Tobacco-to-hotels conglomerate ITC reported better-than-expected profit for the June quarter despite a fall in its cigarettes segment.

At ₹2,818.7 crore, the Kolkata-headquartered company’s profit registered a 10% rise compared to ₹ 2,560.5 crore, last year.

A Reuters poll of analysts had projected that the company will post a profit of ₹2,792 crore.

However, the company's top-line dropped 22% to ₹10,722.2 crore from ₹13,722.2 crore, in the same period last year. Given that indirect taxes were restructured with the launch of GST on July 1 last year, ITC provided a detailed break-up of the gross sales value (GSV) which stood at ₹18,171.7 crore after adjusting for the accounting impact post-GST. The comparable figure for the quarter-ended June 2017 was ₹16,010.7 crore.

The latest quarter saw revenue from the cigarettes business fall by 41.6% to ₹5,127.6 crore compared to ₹ 8,774.2 crore, last year.

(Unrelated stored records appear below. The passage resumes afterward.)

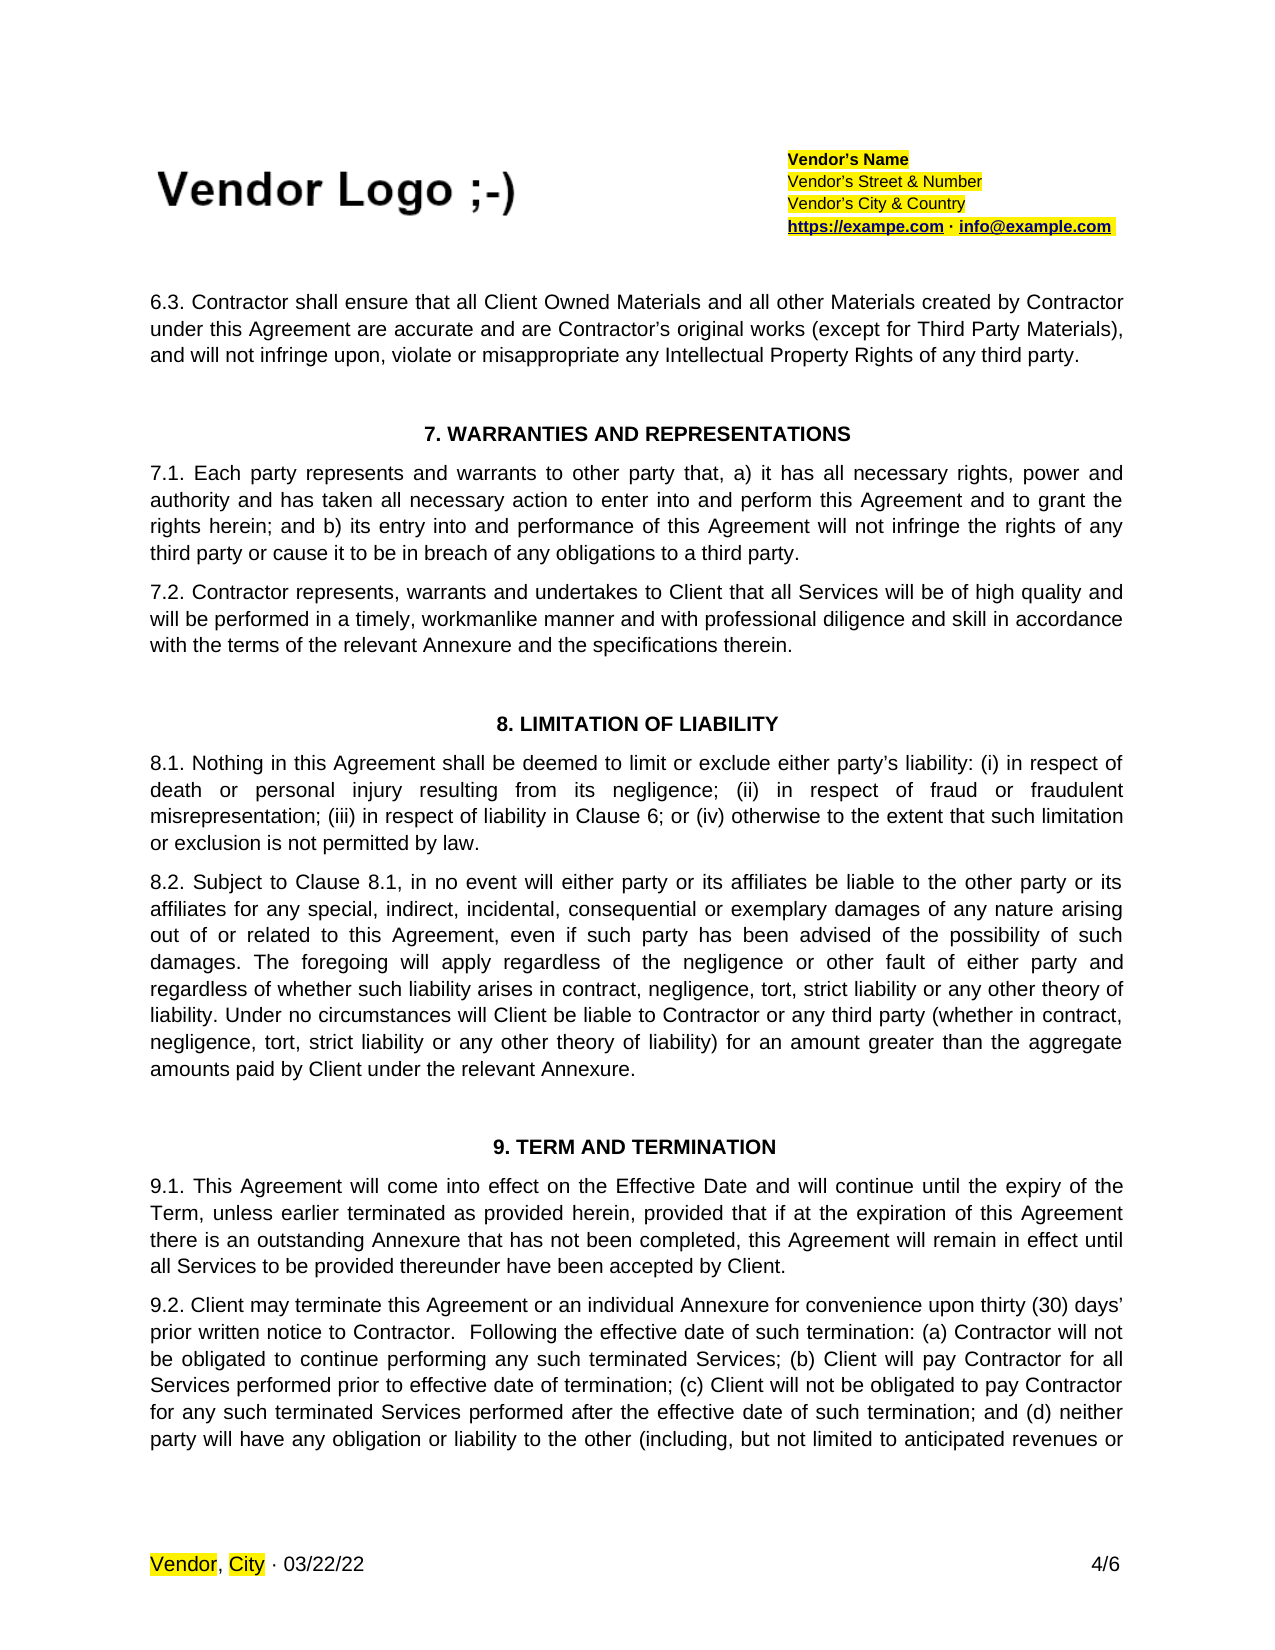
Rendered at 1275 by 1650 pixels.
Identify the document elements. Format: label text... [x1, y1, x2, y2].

text 7.2. Contractor represents, warrants and undertakes to Client that all Services will be of high quality and will be performed in a timely, workmanlike manner and with professional diligence and skill in accordance with the terms of the relevant Annexure and the specifications therein. [150, 581, 1125, 657]
text 8. LIMITATION OF LIABILITY [150, 712, 1125, 736]
text 7.1. Each party represents and warrants to other party that, a) it has all necessary rights, power and authority and has taken all necessary action to enter into and perform this Agreement and to grant the rights herein; and b) its entry into and performance of this Agreement will not infringe the rights of any third party or cause it to be in breach of any obligations to a third party. [150, 461, 1125, 565]
text 9.2. Client may terminate this Agreement or an individual Annexure for convenience upon thirty (30) days’ prior written notice to Contractor. Following the effective date of such termination: (a) Contractor will not be obligated to continue performing any such terminated Services; (b) Client will pay Contractor for all Services performed prior to effective date of termination; (c) Client will not be obligated to pay Contractor for any such terminated Services performed after the effective date of such termination; and (d) neither party will have any obligation or liability to the other (including, but not limited to anticipated revenues or [150, 1294, 1125, 1451]
text 6.3. Contractor shall ensure that all Client Owned Materials and all other Materials created by Contractor under this Agreement are accurate and are Contractor’s original works (except for Third Party Materials), and will not infringe upon, violate or misappropriate any Intellectual Property Rights of any third party. [150, 291, 1125, 367]
text 8.1. Nothing in this Agreement shall be deemed to limit or exclude either party’s liability: (i) in respect of death or personal injury resulting from its negligence; (ii) in respect of fraud or fraudulent misrepresentation; (iii) in respect of liability in Clause 6; or (iv) otherwise to the extent that such limitation or exclusion is not permitted by law. [150, 751, 1125, 855]
text 7. WARRANTIES AND REPRESENTATIONS [150, 422, 1125, 446]
text 8.2. Subject to Clause 8.1, in no event will either party or its affiliates be liable to the other party or its affiliates for any special, indirect, incidental, consequential or exemplary damages of any nature arising out of or related to this Agreement, even if such party has been advised of the possibility of such damages. The foregoing will apply regardless of the negligence or other fault of either party and regardless of whether such liability arises in contract, negligence, tort, strict liability or any other theory of liability. Under no circumstances will Client be liable to Contractor or any third party (whether in contract, negligence, tort, strict liability or any other theory of liability) for an amount greater than the aggregate amounts paid by Client under the relevant Annexure. [150, 871, 1125, 1081]
picture [157, 156, 519, 229]
text 9. TERM AND TERMINATION [150, 1136, 1125, 1159]
text 9.1. This Agreement will come into effect on the Effective Date and will continue until the expiry of the Term, unless earlier terminated as provided herein, provided that if at the expiration of this Agreement there is an outstanding Annexure that has not been completed, this Agreement will remain in effect until all Services to be provided thereunder have been accepted by Client. [150, 1175, 1125, 1278]
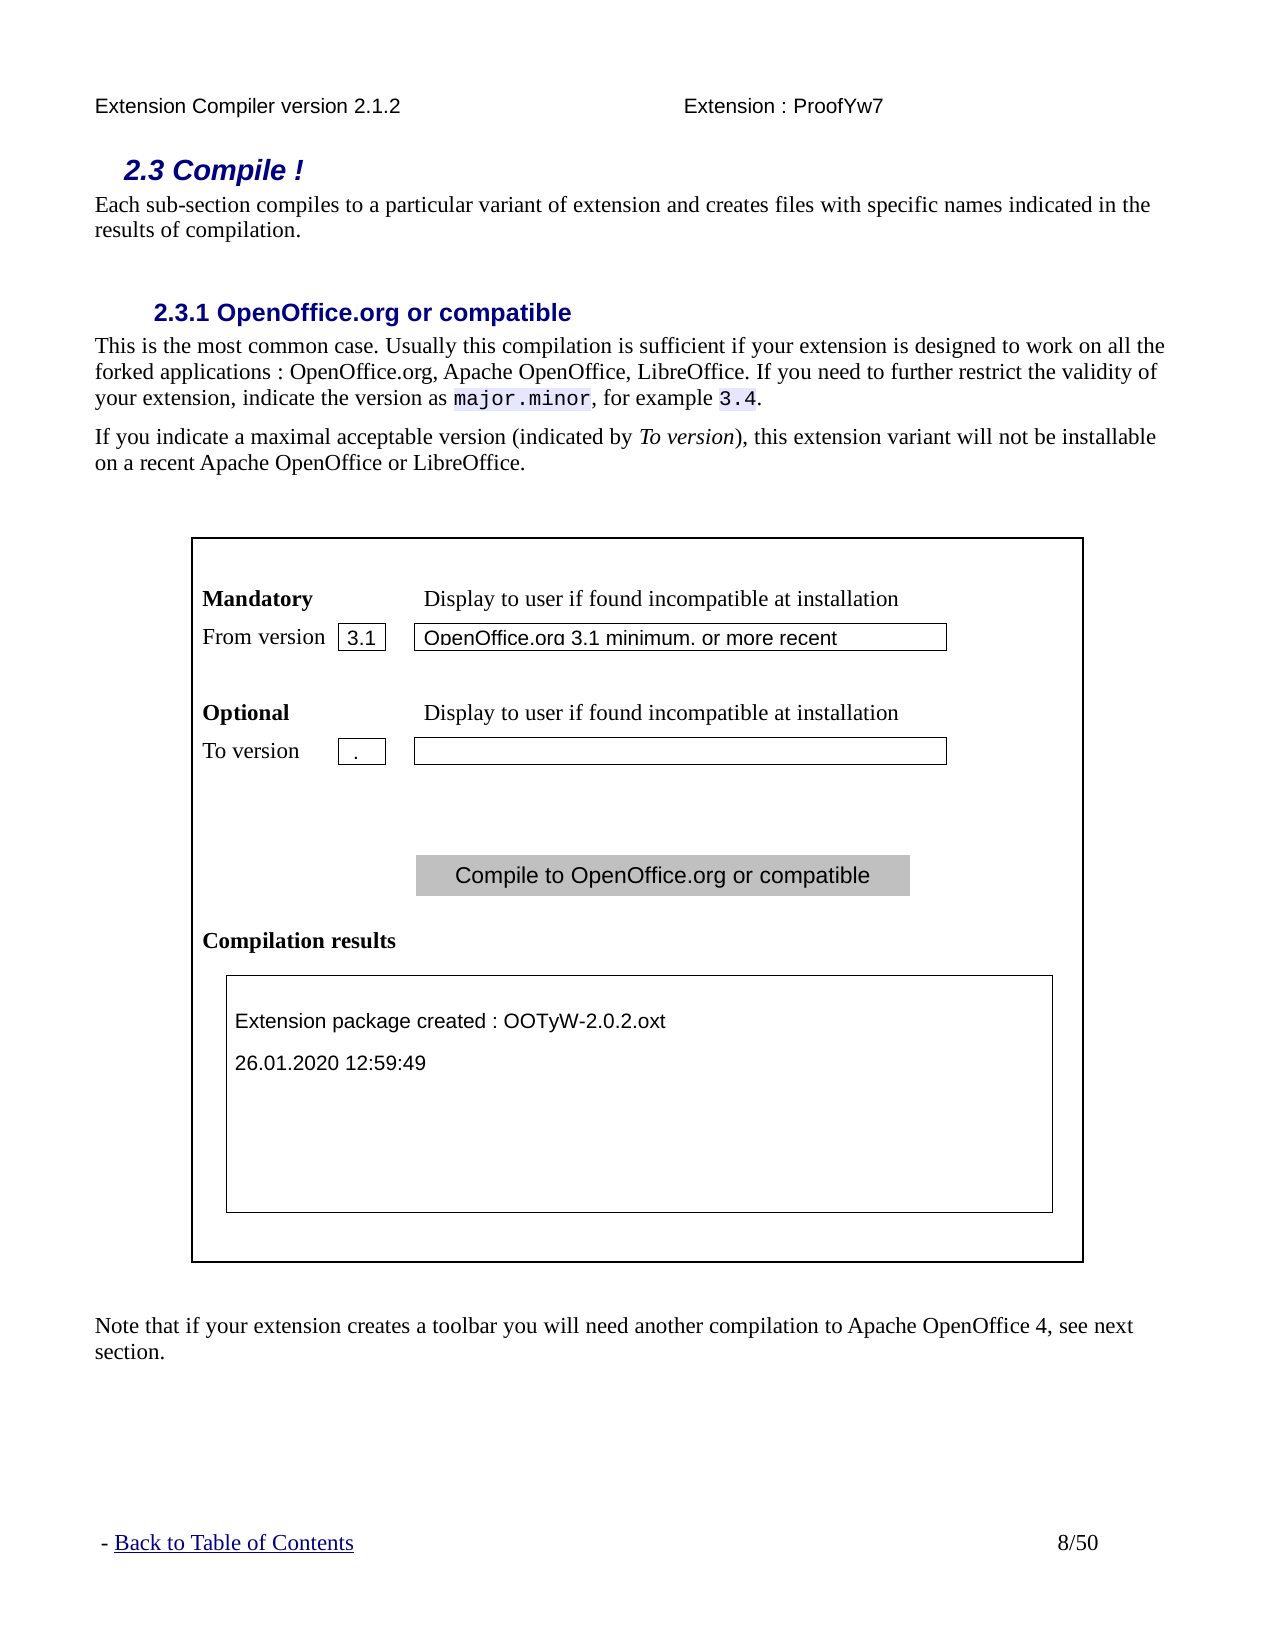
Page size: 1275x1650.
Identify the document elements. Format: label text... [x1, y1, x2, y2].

text From version [202, 624, 338, 650]
text Note that if your extension creates a toolbar you will need another compilation to Apache OpenOffice 4, see next section. [94, 1313, 1181, 1364]
subtitle Compile ! [124, 153, 1181, 186]
text [947, 624, 1073, 650]
subtitle OpenOffice.org or compatible [153, 299, 1181, 327]
text This is the most common case. Usually this compilation is sufficient if your extension is designed to work on all the forked applications : OpenOffice.org, Apache OpenOffice, LibreOffice. If you need to further restrict the validity of your extension, indicate the version as major.minor, for example 3.4. [94, 333, 1181, 411]
text To version [202, 738, 338, 764]
text Compilation results [202, 928, 1073, 954]
text [386, 624, 414, 650]
text Each sub-section compiles to a particular variant of extension and creates files with specific names indicated in the results of compilation. [94, 192, 1181, 243]
text Optional Display to user if found incompatible at installation [202, 700, 1073, 726]
text Mandatory Display to user if found incompatible at installation [202, 586, 1073, 612]
text [947, 738, 1073, 764]
text If you indicate a maximal acceptable version (indicated by To version), this extension variant will not be installable on a recent Apache OpenOffice or LibreOffice. [94, 424, 1181, 475]
text [386, 738, 414, 764]
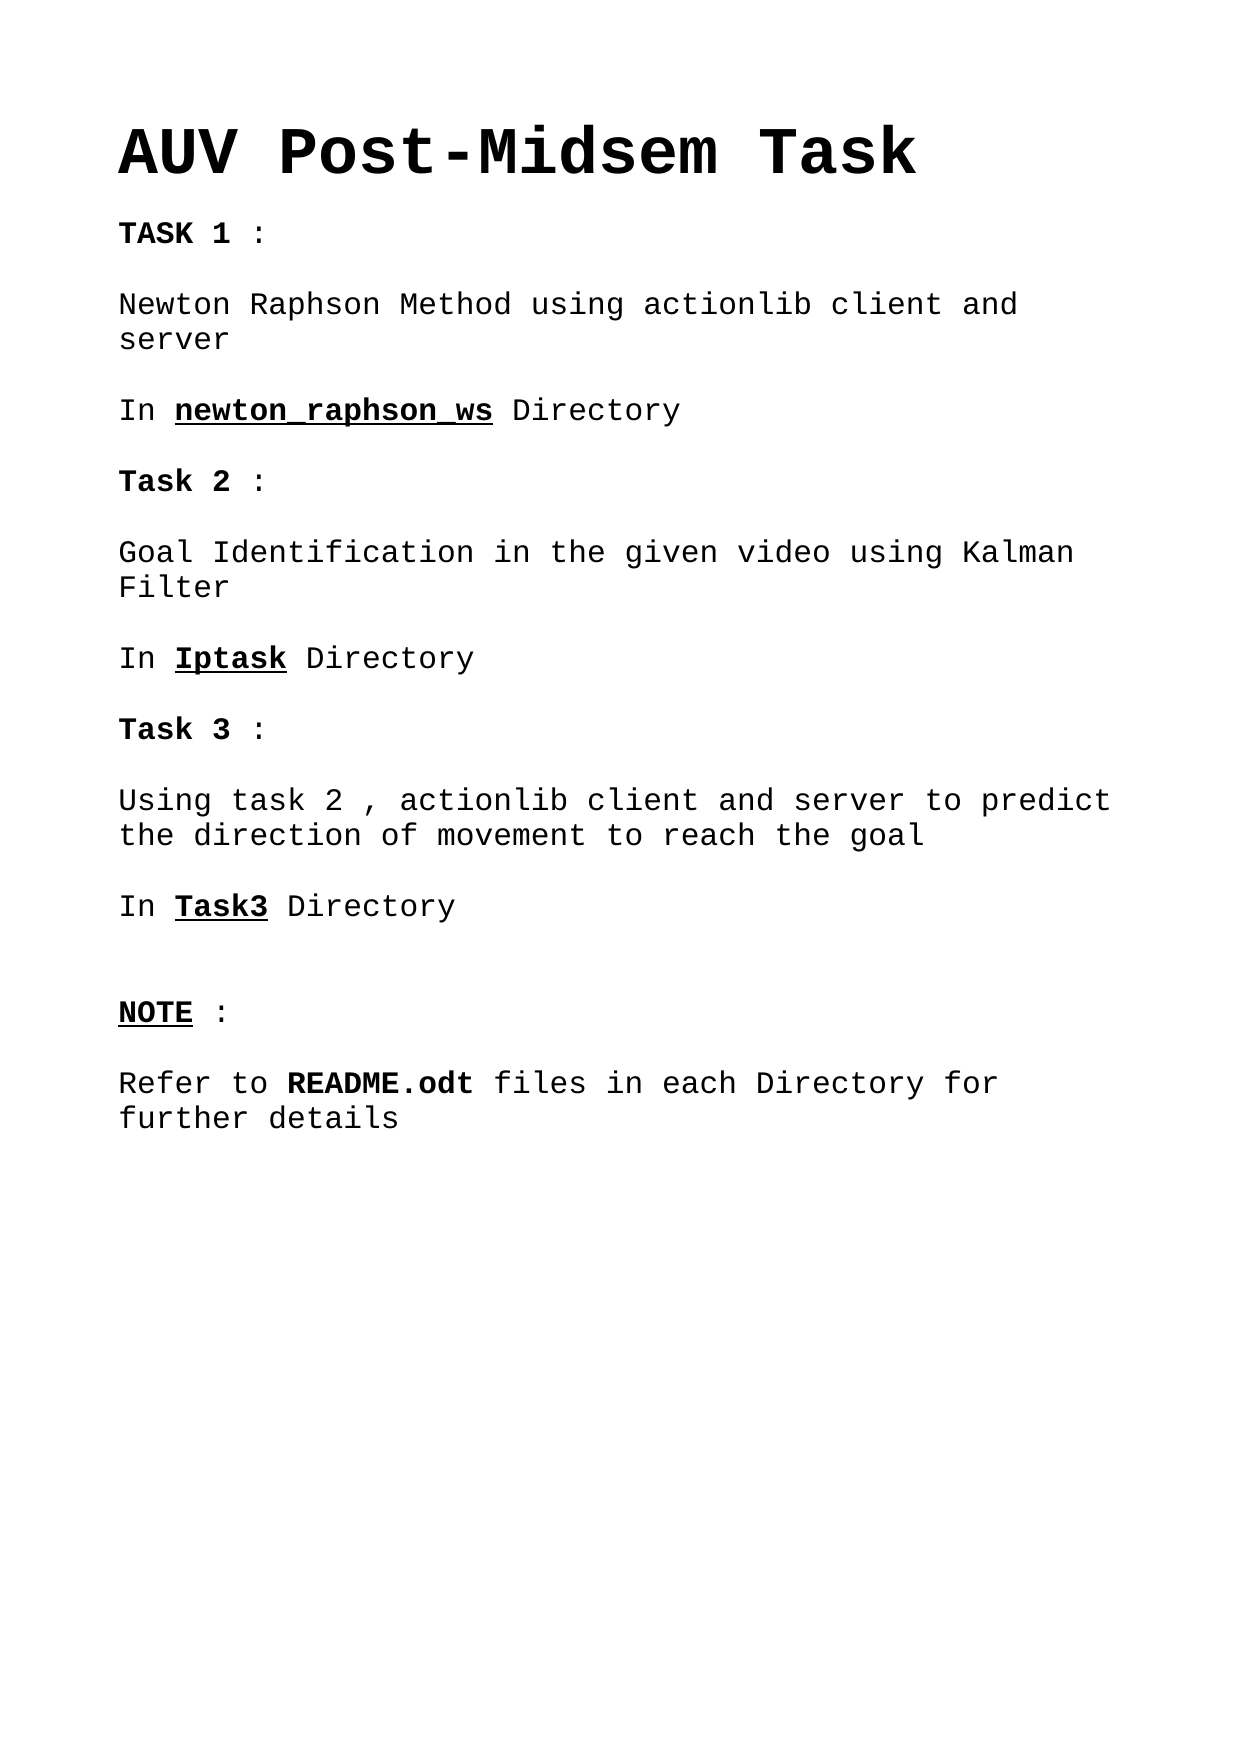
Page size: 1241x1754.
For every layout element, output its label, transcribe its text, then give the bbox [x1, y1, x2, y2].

text NOTE : [118, 996, 1122, 1032]
text Task 2 : [118, 465, 1122, 501]
text Goal Identification in the given video using Kalman Filter [118, 536, 1122, 607]
text In Iptask Directory [118, 642, 1122, 678]
text Newton Raphson Method using actionlib client and server [118, 288, 1122, 359]
text In Task3 Directory [118, 890, 1122, 926]
text Using task 2 , actionlib client and server to predict the direction of movement to reach the goal [118, 784, 1122, 855]
text Refer to README.odt files in each Directory for further details [118, 1067, 1122, 1138]
text TASK 1 : [118, 217, 1122, 253]
text In newton_raphson_ws Directory [118, 394, 1122, 430]
text AUV Post-Midsem Task [118, 118, 1122, 194]
text Task 3 : [118, 713, 1122, 748]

Cigarettes contributed the highest to ITC's revenue–47.8% in this quarter.

Despite the double-digit fall in ITC's cigarettes' segment revenue, the segment's profit before tax registered a marginal 1.8% increase compared to the year before.

While the company is yet to spell-out the reasons for the revenue fall in the latest quarter, it is important to note that ITC posted a similar–44% revenue decline in March 2018, and attributed it to stringent regulatory environment and shortage of tobacco leaf in Andhra Pradesh.

The diversified conglomerate saw a 11.9% increase in its hotel business revenue to ₹ 341.3 crore, and the segment's profit before tax jumped one and a half times to ₹13.2 crore. ITC's agri business, which is its second largest revenue generator, registered a 14.2% rise to ₹ 3,151.3 crore, while profit before tax declined by 17.3% to ₹194.5 crore.